Remembering
Chronicle, Stephane Brunet
A soldier stands during ceremony held Sunday in Pointe Claire marking Veterans' Week
Past and present: Canadian soldiers remember
Remembrance Day this Sunday
BY ELYSE AMEND
elyse.amend@transcontinental.ca
With Veteran’s Week getting underway this past Monday, more and more red poppies will be pinned to lapels in the days leading up to Remembrance Day. While people of all ages and backgrounds wear this symbol of commemoration around Nov. 11, war may seem like a distant subject.
“A lot of the Remembrance Days over our lifetime have been about our grandparents and World War Two. Now, it’s getting to be a little closer to home for a lot of people” said Sgt. Chuck O’Donnell, 31, referring to the Canadian soldiers that are in Afghanistan “It’s really touching home for a lot of people a lot more. It’s no longer just our grandparents. It’s a lot more realistic for us now.”
O’Donnell, a Beaconsfield native, has been a reservist with the Royal Canadian Hussars regiment on Cote des Neiges for 12 years. About a year and a half ago, he decided to sign up for the Afghanistan mission.
“It’s just something I wanted to do. It’s being a proud Canadian and wanting to give back,” O’Donnell said. He was sent to Kandahar this past July, where he works as a military escort and performs gate security, verifying all employees and vehicles that pass in and out of the base.
So far, the ride has not been an easy one: on Aug. 12, an armored vehicle carrying O’Donnell and four other soldiers drove over an improvised explosive device (IED). While the vehicle was severely damaged, the five sustained only minor injuries, with the most severe being a broken leg.
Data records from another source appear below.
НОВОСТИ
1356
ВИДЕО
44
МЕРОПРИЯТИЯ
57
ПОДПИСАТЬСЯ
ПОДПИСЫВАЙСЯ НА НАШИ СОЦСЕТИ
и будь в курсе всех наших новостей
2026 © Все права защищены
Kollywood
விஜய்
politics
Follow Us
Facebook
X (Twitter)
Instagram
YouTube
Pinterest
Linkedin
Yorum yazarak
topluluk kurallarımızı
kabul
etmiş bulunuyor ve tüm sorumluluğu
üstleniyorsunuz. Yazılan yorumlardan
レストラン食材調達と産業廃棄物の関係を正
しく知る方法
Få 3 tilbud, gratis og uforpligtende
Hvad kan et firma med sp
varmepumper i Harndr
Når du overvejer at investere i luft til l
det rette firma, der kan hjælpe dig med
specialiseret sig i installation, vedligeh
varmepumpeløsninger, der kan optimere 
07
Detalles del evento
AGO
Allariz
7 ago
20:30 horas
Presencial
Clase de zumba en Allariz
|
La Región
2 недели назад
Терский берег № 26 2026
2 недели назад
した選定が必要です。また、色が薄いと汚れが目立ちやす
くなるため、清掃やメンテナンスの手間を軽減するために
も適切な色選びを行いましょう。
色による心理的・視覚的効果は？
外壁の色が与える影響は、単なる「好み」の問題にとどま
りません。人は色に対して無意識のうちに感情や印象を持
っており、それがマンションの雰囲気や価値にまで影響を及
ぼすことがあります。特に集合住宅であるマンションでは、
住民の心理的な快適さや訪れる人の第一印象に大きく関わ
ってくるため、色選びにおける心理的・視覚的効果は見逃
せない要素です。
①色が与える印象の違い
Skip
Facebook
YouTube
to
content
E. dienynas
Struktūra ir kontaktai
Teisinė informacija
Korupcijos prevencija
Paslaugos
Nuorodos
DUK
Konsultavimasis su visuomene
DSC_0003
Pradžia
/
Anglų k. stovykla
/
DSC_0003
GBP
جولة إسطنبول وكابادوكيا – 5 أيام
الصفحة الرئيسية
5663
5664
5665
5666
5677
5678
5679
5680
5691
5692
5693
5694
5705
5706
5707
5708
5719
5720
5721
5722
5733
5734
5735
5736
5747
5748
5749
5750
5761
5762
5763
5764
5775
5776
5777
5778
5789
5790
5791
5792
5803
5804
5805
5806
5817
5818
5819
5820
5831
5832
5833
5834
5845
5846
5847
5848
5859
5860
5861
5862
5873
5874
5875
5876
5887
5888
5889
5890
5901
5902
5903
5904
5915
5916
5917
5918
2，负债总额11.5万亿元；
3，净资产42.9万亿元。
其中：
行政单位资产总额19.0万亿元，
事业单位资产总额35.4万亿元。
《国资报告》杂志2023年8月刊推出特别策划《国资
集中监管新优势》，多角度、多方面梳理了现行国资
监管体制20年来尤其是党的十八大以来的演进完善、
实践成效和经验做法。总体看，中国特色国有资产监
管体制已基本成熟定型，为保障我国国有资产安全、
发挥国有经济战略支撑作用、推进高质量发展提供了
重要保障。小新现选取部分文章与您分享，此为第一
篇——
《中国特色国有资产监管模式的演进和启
Following a three-week leave, O’Donnell left on Saturday to return to the National Support Element in Kandahar. He will spend about three more months in Afghanistan before returning to his Ile Perrot home and his wife and two children at the end of January or beginning of February 2008. While leaving his family is not easy, O’Donnell said he is looking forward to seeing his fellow soldiers again.
“It’s like a family away from home. I’ve told a lot of people I’m actually anxious to get back to see how the guys are doing. I’ve been living with them for four months, and I’ve been working with some of them for almost two years,” O’Donnell told The Chronicle last week. “Some of the friendships we make out there are friendships we’ll never forget. We’ve been through some pretty special things together.”
While there is more than 50 years between them, Marcel Otis, 84, had many of the same things to say about the camaraderie between fellow soldiers. The World War Two veteran, who is also the president of the patients committee at the Ste. Anne de Bellevue Veterans Hospital, said this time of year is both special and difficult.
“I do look forward to it. It’s a special, special week for me. It makes you cry sometimes,” Otis said. “For me, it’s not only one day; it’s all year long. In the army, you make close friends, so when your real friends are gone, it makes you think. Even the enemy. I’ve seen Germans lying on the ground, dying, and it still hurts. Even if they were the enemies.”
Otis, a Montreal native, joined the Fusiliers Mont Royal when he was 18 years old, and then was sent to fight in Germany and France as a 21-year-old private.
“I had no work and my parents weren’t too rich. So, I said to myself, I have to do my part like everybody else,” he said, adding that, because he was young, he needed his parents permission to join. “I got the permission from my father, but it was hard for my mother to sign.”
Over the past years, the Ste. Anne’s Hospital, which is celebrating its 90th anniversary this year, has also been providing services to over 300 patients who took part in more recent Canadian missions like Bosnia, Croatia, Kosovo, and Rwanda. According to hospital communications director Maggie Michaudville, most of the services are psychological.
“They don’t like to talk too much about their wars,” Otis remarked. “Just like us.”
According to O’Donnell, Canadians should take the time – especially around Remembrance Day – to honour our past and present soldiers, no matter what their stance on Afghanistan, or any military mission, is.
“We’re not necessarily asking people to support the whole mission. We’re asking them to support the troops and support the people who are down there. We could be your neighbour, your cousin, your best friend, whoever,” he said. “And to veterans, God bless them for what they went through.”